…Яна, я вспомнил. Ты говорила, что писала письмо.
Просто оно не дошло .
Гражданство — гражданин Государства Войны
Июнь 2000 года.
Северный Кавказ:
Проходили месяц за месяцем. Менялись люди, окружающие нас, командиры и боевые друзья. Кто-то приезжал сюда, кто-то возвращался домой. Все менялось вокруг. Все менялось, а мы оставались здесь. Оставались каждый месяц, и каждый новый месяц встречали с надеждой, что он будет последним. Но проходили дни, тускнела надежда, сменялась горечью и отчаянием, пока не превратилась в сплошное холодное равнодушие. Нам было уже все равно, сколько еще дней предстоит провести здесь, сколько людей сменится и, что произойдет на этой войне. Они стали такими одинаковыми, серыми и будничными, все, проведенные здесь дни. С холодным безразличием мы вяло следили за ходом времени. Для нас оно остановилось. Давно никто не считал числа, не отслеживал праздников, не заглядывал в календарь. Никто не мог вспомнить, когда произошло то или иное событие, была зима, весна или лето. Мы словно перестали жить. Порой мы просто тупо сидели друг перед другом в палатках, в окопах, и молчали по несколько часов. Мы даже перестали разговаривать о доме. Им пришел конец, длинным разговорам о возвращении. Нам обещали три месяца командировки, затем четыре, пять, теперь полгода и дольше. И вот мы перестали кому-то верить. Перестали верить, что когда-то вернемся домой.
Единственной отдушиной, единственным утешением для нас была водка. Чтобы как-то забыться и уйти от проблем, мы уходили в черный запой. Едва добравшиеся до двадцатилетия алкоголики, мы, не взирая на все опасности, мотались за этим пойлом в соседние аулы, подряжали на ее доставку местных жителей, выставляли на дороге скоротечные, до первого своего груза, посты. Мы пили без меры и без рассудка, хлебали всё, что попадало под руку и на что еще хватало денег. И ничего не жалели на эту гадость. А чего нам было жалеть? Что у нас было, кроме грошовых зарплат, казенного бензина и солярки, да попрятанного у кого лишнего комплекта обмундирования? Собственный, с иголочки камуфляж, я сменял у пастуха-дагестанца за хилую овечку — закуску на очередную вечернюю пьянку.

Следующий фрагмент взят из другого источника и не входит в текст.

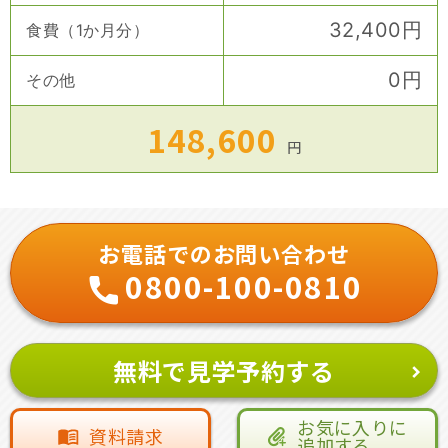
32,400
円
食費（1か月分）
0
円
その他
148,600
円
お電話でのお問い合わせ
0800-100-0810
無料で見学予約する
お気に入りに
資料請求
追加する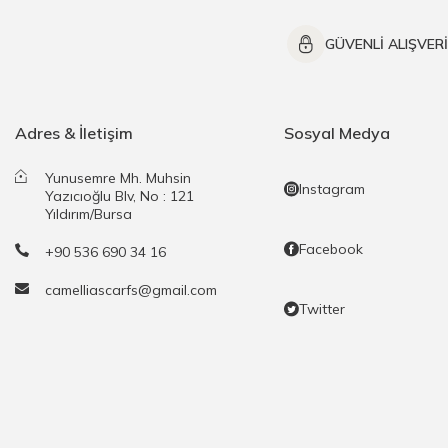
GÜVENLİ ALIŞVER
Adres & İletişim
Sosyal Medya
Yunusemre Mh. Muhsin
Instagram
Yazıcıoğlu Blv, No : 121
Yıldırım/Bursa
Facebook
+90 536 690 34 16
camelliascarfs@gmail.com
Twitter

Какая там честь солдата, о которой когда-то, еще на Алтае, мы слышали от своих командиров?! Какой и перед кем стыд?!. Это было до войны. Это там мы придерживались какой-то морали. Здесь же мы растеряли все свои ценности. Здесь никто ничего не помнил. Мы начали сходить с ума. Нам казалось, что нас навсегда бросили здесь. Что эта Чечня, этот Дагестан, они станут повседневной нашей жизнью и уже никогда не кончатся. Что мы так и состаримся, так и умрем здесь.
Казалось, что напиться было проще всего, исчезало чувство беспокойства и одиночества, становилось легче на душе. Но так было лишь поначалу. Чем дольше мы находились здесь, тем сильнее отравлялось наше сознание. В нас поселилась какая-то пустота. Мы стали не нужны сами себе. Теперь у нас уже не было никаких вопросов к войне, а только к самим себе: «Почему я приехал сюда?» «Если меня все позабыли, для чего я вообще живу на этой земле?» Война ушла куда-то на задворки сознания. Нас больше не привлекали великие ее цели. Из одного общего дела он вдруг превратилась в личное дело каждого. В личную трагедию отдельного человека. Каждый просто уходил в себя. И ему становилось все равно, что происходит вокруг.
От нас уже ушла вера в завтрашний день. Но еще не остыла, еще кипела слепая ненависть. Мы ненавидели чеченцев за то, что они стали причиной войны. Мы ненавидели дагестанцев, потому что у них не хватило собственных сил, и они позвали нас. Мы забыли собственные слезы и клятвы на их митингах. Всё, что окружало здесь нас: люди, села, города, горы и даже небо, были виновны в любых наших несчастьях. Все они были причиной нашей ненависти. Но и она не прорывалась наружу, пока мы не прикасались к водке.
И вот, напившись, налакавшись самопальной бурды, мы выпускали из себя всю, накопившуюся на целый мир злобу. Целый мир был виноват перед нами! Но — горе нам! — весь этот мир состоял только из взводной нашей палатки на два десятка человек. И не на кого было расходовать эту ненависть, кроме как друг на друга. И мы поднимали руку на своих товарищей, чего никогда не случалось раньше. И редко обходилось, чтобы в такие ночи мы не стреляли на постах. Стреляли по поводу и без повода, поднимая к бою всю заставу. А потом приходило утро, когда мы просили друг у друга прощения и клялись больше не пить. Но шел день, наступал вечер, и все повторялось заново.